2 Dakota 39 | Supreme Court Of The Territory Of Dakota | 1878
It is provided, by section 409 of the Code of Civil Procedure, that if the appellant fail to cause the requisite papers to be transmitted to the Supreme Court, the appeal- may be dismissed. The requisite papers are clearly prescribed in section 408, and in the rules of this court: First, there must be a certified copy of the notice of appeal. (Rules 4 and 8 of Supreme Court.)
By section 403 of chapter 16, same Code, it is enacted that “the modes of reviewing a judgment or order in a civil action shall be those prescribed by this chapter.” By section 407 it is declared that “ an appeal must be made: First, by the service of a notice in writing on the adverse party or his attorney, and on the clerk with whom the judgment or order appealed from is entered, stating the appeal from the same, or some specified part thereof.” There is no other mode in the chapter for reviewing a judgment
Appellate jurisdiction is conferred, under the Organic law; by section 22 of the Code, and the same authority which gives the jurisdiction points out the manner in which a case shall be brought before us. We have no power to dispense with the provisions of the law as to the mode, nor to change or modify them. (Carroll v. Dorsey, 20 How. U. S. R., 207; Castro v. U. S., 3 Wall., 47.)

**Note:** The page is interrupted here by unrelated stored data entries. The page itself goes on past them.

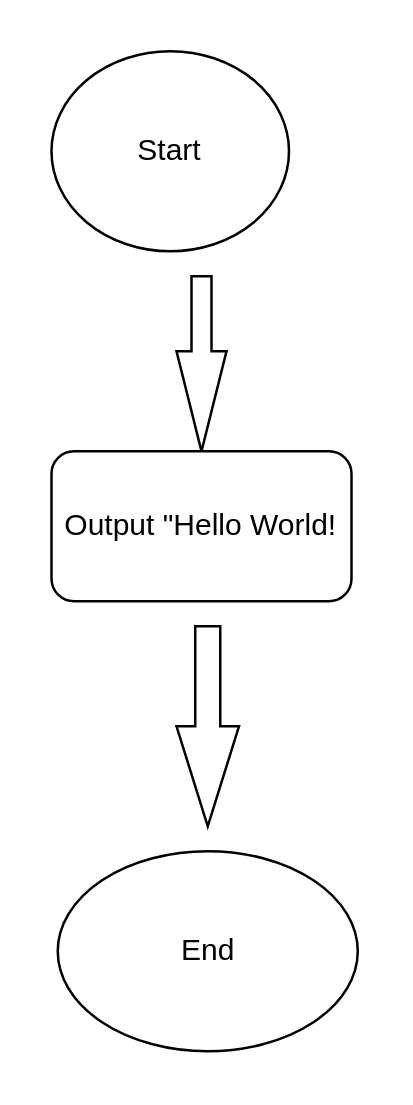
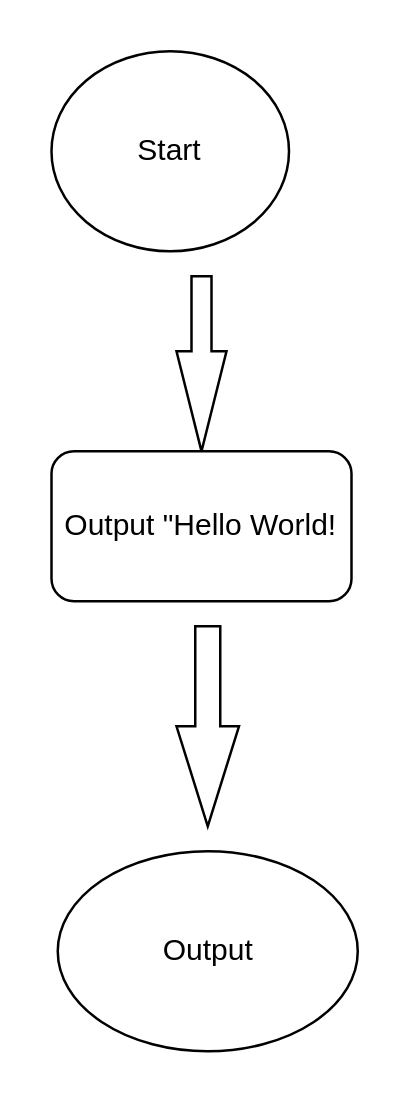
  <mxCell id="0" />
  <mxCell id="1" parent="0" />
  <mxCell id="2" value="Start" style="ellipse;whiteSpace=wrap;html=1;" vertex="1" parent="1"><mxGeometry x="20" y="20" width="95" height="80" as="geometry" /></mxCell>
  <mxCell id="3" value="" style="html=1;shadow=0;dashed=0;align=center;verticalAlign=middle;shape=mxgraph.arrows2.arrow;dy=0.6;dx=40;direction=south;notch=0;" vertex="1" parent="1"><mxGeometry x="70" y="110" width="20" height="70" as="geometry" /></mxCell>
  <mxCell id="4" value="Output &quot;Hello World!" style="rounded=1;whiteSpace=wrap;html=1;" vertex="1" parent="1"><mxGeometry x="20" y="180" width="120" height="60" as="geometry" /></mxCell>
  <mxCell id="5" value="" style="html=1;shadow=0;dashed=0;align=center;verticalAlign=middle;shape=mxgraph.arrows2.arrow;dy=0.6;dx=40;direction=south;notch=0;" vertex="1" parent="1"><mxGeometry x="70" y="250" width="25" height="80" as="geometry" /></mxCell>
- <mxCell id="6" value="End" style="ellipse;whiteSpace=wrap;html=1;" vertex="1" parent="1"><mxGeometry x="22.5" y="340" width="120" height="80" as="geometry" /></mxCell>
+ <mxCell id="6" value="Output" style="ellipse;whiteSpace=wrap;html=1;" vertex="1" parent="1"><mxGeometry x="22.5" y="340" width="120" height="80" as="geometry" /></mxCell>
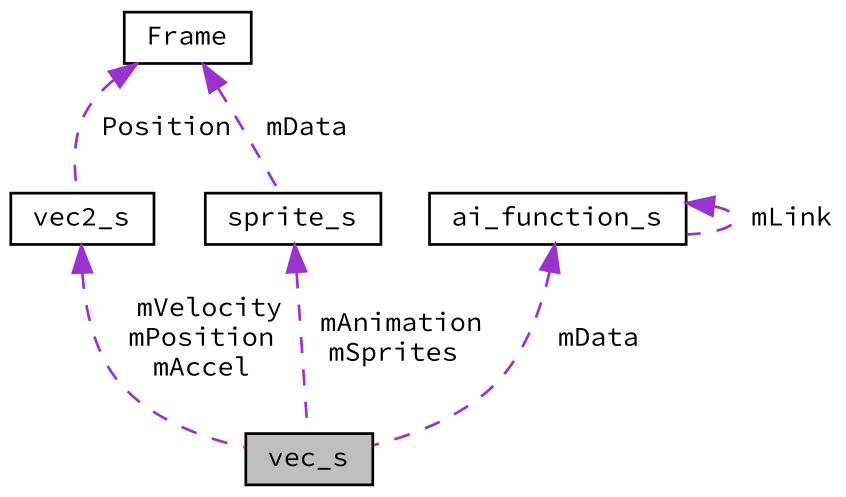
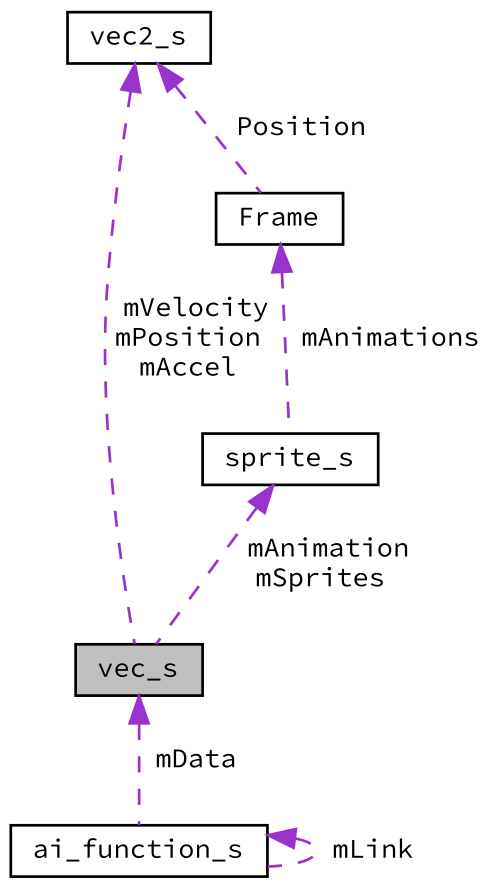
  digraph {
    fontname="Source Code Pro"
    node [color=black fillcolor=white fontname="Source Code Pro" fontsize=10 shape=record style=filled]
    edge [color=darkorchid3 dir=back fontname="Source Code Pro" fontsize=10 labelfontname=Helvetica labelfontsize=10 style=dashed]
    n1 [fillcolor=grey75 fontcolor=black height=0.2 label=vec_s width=0.4]
    n2 [height=0.2 label=vec2_s width=0.4]
    n3 [height=0.2 label=Frame width=0.4]
    n4 [height=0.2 label=sprite_s width=0.4]
    n5 [height=0.2 label=ai_function_s width=0.4]
    n2 -> n1 [label=" mVelocity\nmPosition\nmAccel"]
-   n3 -> n2 [label=" Position"]
-   n3 -> n4 [label=" mData"]
+   n2 -> n3 [label=" Position"]
+   n3 -> n4 [label=" mAnimations"]
    n4 -> n1 [label=" mAnimation\nmSprites"]
-   n5 -> n1 [label=" mData"]
+   n1 -> n5 [label=" mData"]
    n5 -> n5 [label=" mLink"]
  }
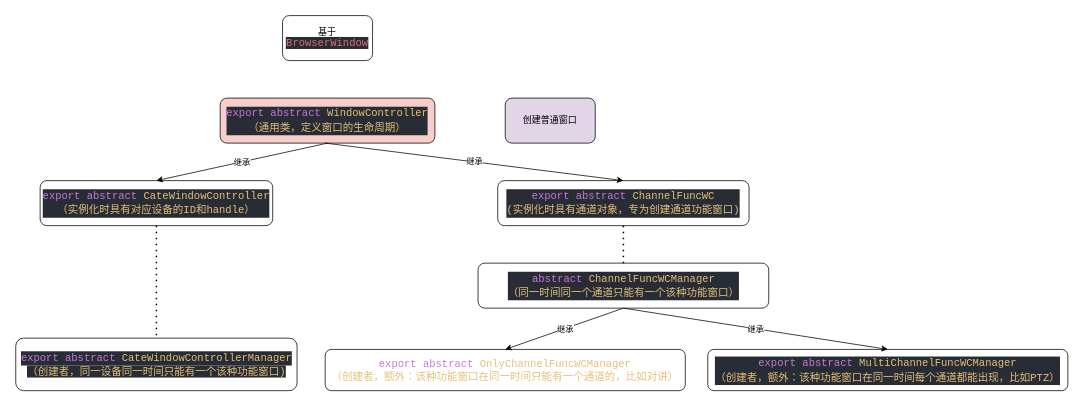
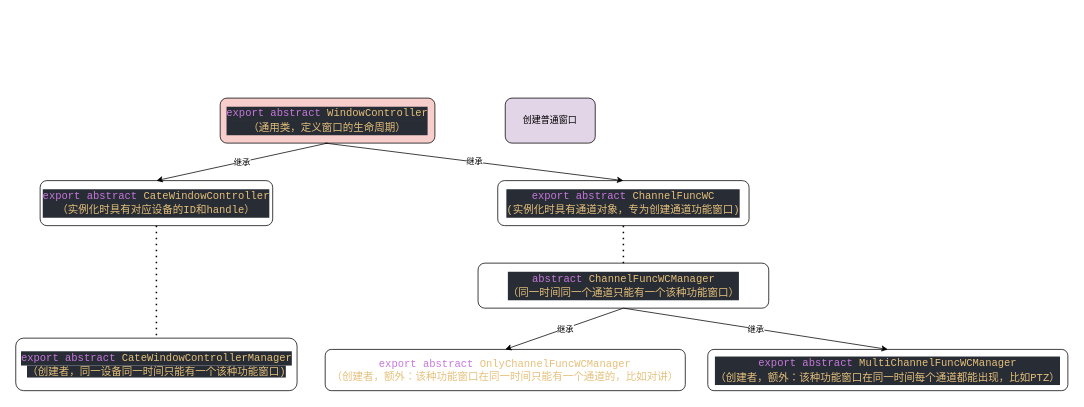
  <mxCell id="0" />
  <mxCell id="1" parent="0" />
- <mxCell id="2" value="基于&lt;span style=&quot;color: rgb(224, 108, 117); background-color: rgb(40, 44, 52); font-family: Consolas, &amp;quot;Courier New&amp;quot;, monospace; font-size: 14px;&quot;&gt;BrowserWindow&lt;/span&gt;" style="rounded=1;whiteSpace=wrap;html=1;" parent="1" vertex="1"><mxGeometry x="376.13" y="20" width="120" height="60" as="geometry" /></mxCell>
  <mxCell id="3" value="&lt;div style=&quot;color: rgb(171, 178, 191); background-color: rgb(40, 44, 52); font-family: Consolas, &amp;quot;Courier New&amp;quot;, monospace; font-size: 14px; line-height: 19px;&quot;&gt;&lt;span style=&quot;color: rgb(198, 120, 221);&quot;&gt;export&lt;/span&gt;&lt;span style=&quot;&quot;&gt; &lt;/span&gt;&lt;span style=&quot;color: rgb(198, 120, 221);&quot;&gt;abstract&lt;/span&gt;&lt;span style=&quot;color: rgb(229, 192, 123);&quot;&gt;&amp;nbsp;WindowController&lt;/span&gt;&lt;/div&gt;&lt;div style=&quot;color: rgb(171, 178, 191); background-color: rgb(40, 44, 52); font-family: Consolas, &amp;quot;Courier New&amp;quot;, monospace; font-size: 14px; line-height: 19px;&quot;&gt;&lt;span style=&quot;color: #e5c07b;&quot;&gt;（通用类，定义窗口的生命周期）&lt;/span&gt;&lt;/div&gt;" style="whiteSpace=wrap;html=1;rounded=1;fillColor=#f8cecc;" parent="1" vertex="1"><mxGeometry x="293" y="130" width="286.25" height="60" as="geometry" /></mxCell>
  <mxCell id="4" value="&lt;div style=&quot;color: rgb(171, 178, 191); background-color: rgb(40, 44, 52); font-family: Consolas, &amp;quot;Courier New&amp;quot;, monospace; font-size: 14px; line-height: 19px;&quot;&gt;&lt;span style=&quot;color: rgb(198, 120, 221);&quot;&gt;export abstract&amp;nbsp;&lt;/span&gt;&lt;span style=&quot;color: #e5c07b;&quot;&gt;CateWindowController&lt;br&gt;（实例化时具有对应设备的ID和handle）&lt;/span&gt;&lt;/div&gt;" style="rounded=1;whiteSpace=wrap;html=1;" parent="1" vertex="1"><mxGeometry x="53" y="240" width="310" height="60" as="geometry" /></mxCell>
  <mxCell id="5" value="&lt;div style=&quot;color: rgb(171, 178, 191); background-color: rgb(40, 44, 52); font-family: Consolas, &amp;quot;Courier New&amp;quot;, monospace; font-size: 14px; line-height: 19px;&quot;&gt;&lt;span style=&quot;color: rgb(198, 120, 221);&quot;&gt;export abstract&amp;nbsp;&lt;/span&gt;&lt;span style=&quot;color: #e5c07b;&quot;&gt;CateWindowControllerManager&lt;br&gt;&lt;/span&gt;&lt;/div&gt;&lt;span style=&quot;color: rgb(229, 192, 123); font-family: Consolas, &amp;quot;Courier New&amp;quot;, monospace; font-size: 14px; background-color: rgb(40, 44, 52);&quot;&gt;（创建者，同一设备同一时间只能有一个该种功能窗口&lt;/span&gt;&lt;span style=&quot;color: rgb(229, 192, 123); background-color: rgb(40, 44, 52); font-family: Consolas, &amp;quot;Courier New&amp;quot;, monospace; font-size: 14px;&quot;&gt;)&lt;/span&gt;&lt;span style=&quot;color: rgb(229, 192, 123); font-family: Consolas, &amp;quot;Courier New&amp;quot;, monospace; font-size: 14px; background-color: rgb(40, 44, 52);&quot;&gt;&lt;br&gt;&lt;/span&gt;" style="rounded=1;whiteSpace=wrap;html=1;" parent="1" vertex="1"><mxGeometry x="20.5" y="450" width="375" height="70" as="geometry" /></mxCell>
  <mxCell id="6" value="&lt;div style=&quot;color: rgb(171, 178, 191); background-color: rgb(40, 44, 52); font-family: Consolas, &amp;quot;Courier New&amp;quot;, monospace; font-size: 14px; line-height: 19px;&quot;&gt;&lt;span style=&quot;color: rgb(198, 120, 221);&quot;&gt;export abstract&amp;nbsp;&lt;/span&gt;&lt;span style=&quot;color: rgb(229, 192, 123);&quot;&gt;ChannelFuncWC&lt;br&gt;(实例化时具有通道对象，专为创建通道功能窗口)&lt;/span&gt;&lt;/div&gt;" style="rounded=1;whiteSpace=wrap;html=1;" parent="1" vertex="1"><mxGeometry x="663" y="240" width="335" height="60" as="geometry" /></mxCell>
  <mxCell id="7" value="&lt;div style=&quot;color: rgb(171, 178, 191); background-color: rgb(40, 44, 52); font-family: Consolas, &amp;quot;Courier New&amp;quot;, monospace; font-size: 14px; line-height: 19px;&quot;&gt;&lt;span style=&quot;color: rgb(198, 120, 221);&quot;&gt;abstract&amp;nbsp;&lt;/span&gt;&lt;span style=&quot;color: #e5c07b;&quot;&gt;ChannelFuncWCManager&lt;br&gt;（同一时间同一个通道只能有一个该种功能窗口）&lt;/span&gt;&lt;/div&gt;" style="rounded=1;whiteSpace=wrap;html=1;" parent="1" vertex="1"><mxGeometry x="636.75" y="350" width="387.5" height="60" as="geometry" /></mxCell>
  <mxCell id="8" value="&lt;span style=&quot;font-family: Consolas, &amp;quot;Courier New&amp;quot;, monospace; font-size: 14px; color: rgb(198, 120, 221);&quot;&gt;export&lt;/span&gt;&lt;span style=&quot;color: rgb(171, 178, 191); font-family: Consolas, &amp;quot;Courier New&amp;quot;, monospace; font-size: 14px;&quot;&gt;&amp;nbsp;&lt;/span&gt;&lt;span style=&quot;font-family: Consolas, &amp;quot;Courier New&amp;quot;, monospace; font-size: 14px; color: rgb(198, 120, 221);&quot;&gt;abstract&amp;nbsp;&lt;/span&gt;&lt;span style=&quot;font-family: Consolas, &amp;quot;Courier New&amp;quot;, monospace; font-size: 14px; color: rgb(229, 192, 123);&quot;&gt;OnlyChannelFuncWCManager&lt;br&gt;（创建者，额外：该种功能窗口在同一时间只能有一个通道的，比如对讲）&lt;/span&gt;" style="rounded=1;whiteSpace=wrap;html=1;" parent="1" vertex="1"><mxGeometry x="433" y="465" width="480" height="55" as="geometry" /></mxCell>
  <mxCell id="9" value="&lt;div style=&quot;color: rgb(171, 178, 191); background-color: rgb(40, 44, 52); font-family: Consolas, &amp;quot;Courier New&amp;quot;, monospace; font-size: 14px; line-height: 19px;&quot;&gt;&lt;span style=&quot;color: rgb(198, 120, 221);&quot;&gt;export&lt;/span&gt;&lt;span style=&quot;&quot;&gt; &lt;/span&gt;&lt;span style=&quot;color: rgb(198, 120, 221);&quot;&gt;abstract&amp;nbsp;&lt;/span&gt;&lt;span style=&quot;color: #e5c07b;&quot;&gt;MultiChannelFuncWCManager&lt;br&gt;（创建者，额外：该种功能窗口在同一时间每个通道都能出现，比如PTZ）&lt;/span&gt;&lt;/div&gt;" style="rounded=1;whiteSpace=wrap;html=1;" parent="1" vertex="1"><mxGeometry x="943" y="465" width="480" height="55" as="geometry" /></mxCell>
  <mxCell id="10" value="" style="endArrow=classic;html=1;exitX=0.5;exitY=1;exitDx=0;exitDy=0;entryX=0.5;entryY=0;entryDx=0;entryDy=0;" parent="1" source="3" target="4" edge="1"><mxGeometry relative="1" as="geometry"><mxPoint x="483" y="350" as="sourcePoint" /><mxPoint x="583" y="350" as="targetPoint" /></mxGeometry></mxCell>
  <mxCell id="11" value="继承" style="edgeLabel;resizable=0;html=1;align=center;verticalAlign=middle;" parent="10" connectable="0" vertex="1"><mxGeometry relative="1" as="geometry" /></mxCell>
  <mxCell id="12" value="创建普通窗口" style="whiteSpace=wrap;html=1;rounded=1;fillColor=#e1d5e7;" parent="1" vertex="1"><mxGeometry x="673" y="130" width="120" height="60" as="geometry" /></mxCell>
  <mxCell id="13" value="" style="endArrow=classic;html=1;entryX=0.5;entryY=0;entryDx=0;entryDy=0;" parent="1" target="6" edge="1"><mxGeometry relative="1" as="geometry"><mxPoint x="433" y="190" as="sourcePoint" /><mxPoint x="218" y="250" as="targetPoint" /></mxGeometry></mxCell>
  <mxCell id="14" value="继承" style="edgeLabel;resizable=0;html=1;align=center;verticalAlign=middle;" parent="13" connectable="0" vertex="1"><mxGeometry relative="1" as="geometry" /></mxCell>
  <mxCell id="15" value="" style="endArrow=classic;html=1;entryX=0.5;entryY=0;entryDx=0;entryDy=0;exitX=0.5;exitY=1;exitDx=0;exitDy=0;" parent="1" source="7" target="8" edge="1"><mxGeometry relative="1" as="geometry"><mxPoint x="393" y="310" as="sourcePoint" /><mxPoint x="825.5" y="360" as="targetPoint" /></mxGeometry></mxCell>
  <mxCell id="16" value="继承" style="edgeLabel;resizable=0;html=1;align=center;verticalAlign=middle;" parent="15" connectable="0" vertex="1"><mxGeometry relative="1" as="geometry" /></mxCell>
  <mxCell id="17" value="" style="endArrow=classic;html=1;entryX=0.5;entryY=0;entryDx=0;entryDy=0;exitX=0.5;exitY=1;exitDx=0;exitDy=0;" parent="1" source="7" target="9" edge="1"><mxGeometry relative="1" as="geometry"><mxPoint x="863" y="400" as="sourcePoint" /><mxPoint x="653" y="475" as="targetPoint" /></mxGeometry></mxCell>
  <mxCell id="18" value="继承" style="edgeLabel;resizable=0;html=1;align=center;verticalAlign=middle;" parent="17" connectable="0" vertex="1"><mxGeometry relative="1" as="geometry" /></mxCell>
  <mxCell id="19" value="" style="endArrow=none;dashed=1;html=1;dashPattern=1 3;strokeWidth=2;exitX=0.5;exitY=1;exitDx=0;exitDy=0;entryX=0.5;entryY=0;entryDx=0;entryDy=0;" parent="1" source="4" target="5" edge="1"><mxGeometry width="50" height="50" relative="1" as="geometry"><mxPoint x="573" y="200" as="sourcePoint" /><mxPoint x="623" y="150" as="targetPoint" /></mxGeometry></mxCell>
  <mxCell id="20" value="" style="endArrow=none;dashed=1;html=1;dashPattern=1 3;strokeWidth=2;exitX=0.5;exitY=1;exitDx=0;exitDy=0;entryX=0.5;entryY=0;entryDx=0;entryDy=0;" parent="1" source="6" target="7" edge="1"><mxGeometry width="50" height="50" relative="1" as="geometry"><mxPoint x="218" y="310" as="sourcePoint" /><mxPoint x="218" y="460" as="targetPoint" /></mxGeometry></mxCell>
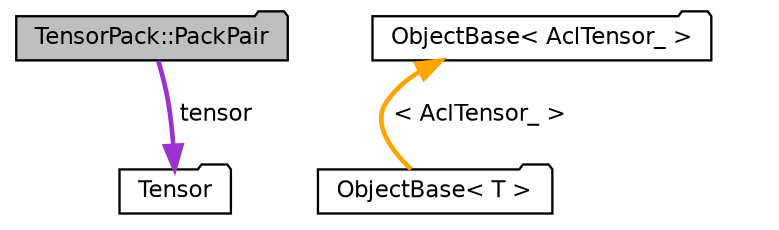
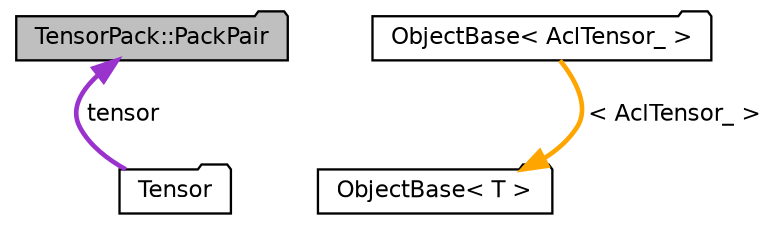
  digraph {
    node [color=black fillcolor=white fontname=Helvetica fontsize=10 shape=folder style=filled]
    edge [dir=back fontname=Helvetica fontsize=10 labelfontname=Helvetica labelfontsize=10 style=bold]
    n1 [fillcolor=grey75 fontcolor=black height=0.2 label="TensorPack::PackPair" width=0.4]
    n2 [height=0.2 label=Tensor width=0.4]
    n3 [height=0.2 label="ObjectBase\< AclTensor_ \>" width=0.4]
    n4 [height=0.2 label="ObjectBase\< T \>" width=0.4]
-   n2 -> n1 [color=darkorchid3 label=" tensor"]
-   n3 -> n4 [color=orange label=" \< AclTensor_ \>"]
+   n1 -> n2 [color=darkorchid3 label=" tensor"]
+   n4 -> n3 [color=orange label=" \< AclTensor_ \>"]
  }
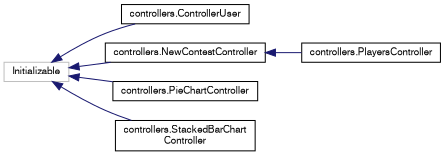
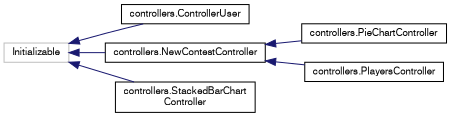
  digraph {
    rankdir=LR
    node [color=black fontname=FreeSans fontsize=10 shape=record]
    edge [color=midnightblue dir=back fontname=FreeSans fontsize=10 labelfontname=FreeSans labelfontsize=10 style=solid]
    n1 [color=grey75 height=0.2 label=Initializable width=0.4]
    n2 [height=0.2 label="controllers.ControllerUser" width=0.4]
    n3 [height=0.2 label="controllers.NewContestController" width=0.4]
    n4 [height=0.2 label="controllers.PieChartController" width=0.4]
    n5 [height=0.2 label="controllers.StackedBarChart\lController" width=0.4]
    n6 [height=0.2 label="controllers.PlayersController" width=0.4]
    n1 -> n2
    n1 -> n3
-   n1 -> n4
+   n3 -> n4
    n1 -> n5
    n3 -> n6
  }
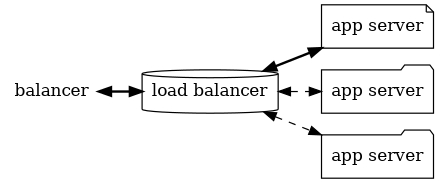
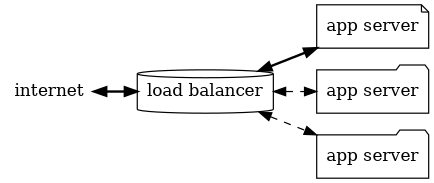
  digraph {
    rankdir=LR
    node [shape=folder]
    edge [dir=both style=bold]
-   n1 [label=balancer shape=none]
+   n1 [label=internet shape=none]
    n2 [label="load balancer" shape=cylinder]
    n3 [label="app server" shape=note]
    n4 [label="app server"]
    n5 [label="app server"]
    n1 -> n2
    n2 -> n3
    n2 -> n4 [style=dashed]
    n2 -> n5 [style=dashed]
  }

The service of the notice of appeal is a jurisdictional question, which can be taken advantage of at any time before there is a positive act of submission to the appellate court. To this point see People v. Eldridge, 7 How. Pr. R., 108; Tripp v. De Bow, 5 How., 114; S. C. 3 Code R., 163.
An omission in this respect cannot be supplied or rectified. [Morris v. Morange, 26 How. Pr. R., 247; S. C., 17 Abb., 86; affirmed, 38 N. Y., 172; 4 Abb. (N. S.) 447 ; 31 How. Pr. R., 631, note; Hastings v. Halleck, 10 Cal., 31, 491; Buffandeau v. Edmundson, 24 Cal., 94; Whippley v. Mills, 9 Cal., 641; Salls v. Butler, 27 How. Pr. R., 133.) In the case of Kelsey v. Forsyth, 21 How., 85, it was held by the Supreme Court of the United States that an “ agreement of parties cannot authorize this court to revise a judgment of an inferior court in any other mode of proceeding than that which the law prescribes.” (See also Mordecai v. Lindsay, 19 How. 200; Sampson v. Welsh, 24 How., 207.)
Among the papers transmitted to this court there is not a certified copy of any notice. On the argument of this motion it was not even pretended that theré ever was any notice in writing to be served on anybody.
. On the contrary, we have a simple statement, signed by one of the counsel for the respondent, that “ notice of appeal in the above entitled cause was waived by consent of counsel.’ ’
Such waiver, by any stipulation of the parties, is insufficient; for consent, though it may waive error, cannot confer jurisdiction. (Bonds v. Hickman, 29 Cal., 461.)
This motion must prevail though, under section 410, without prejudice to another appeal.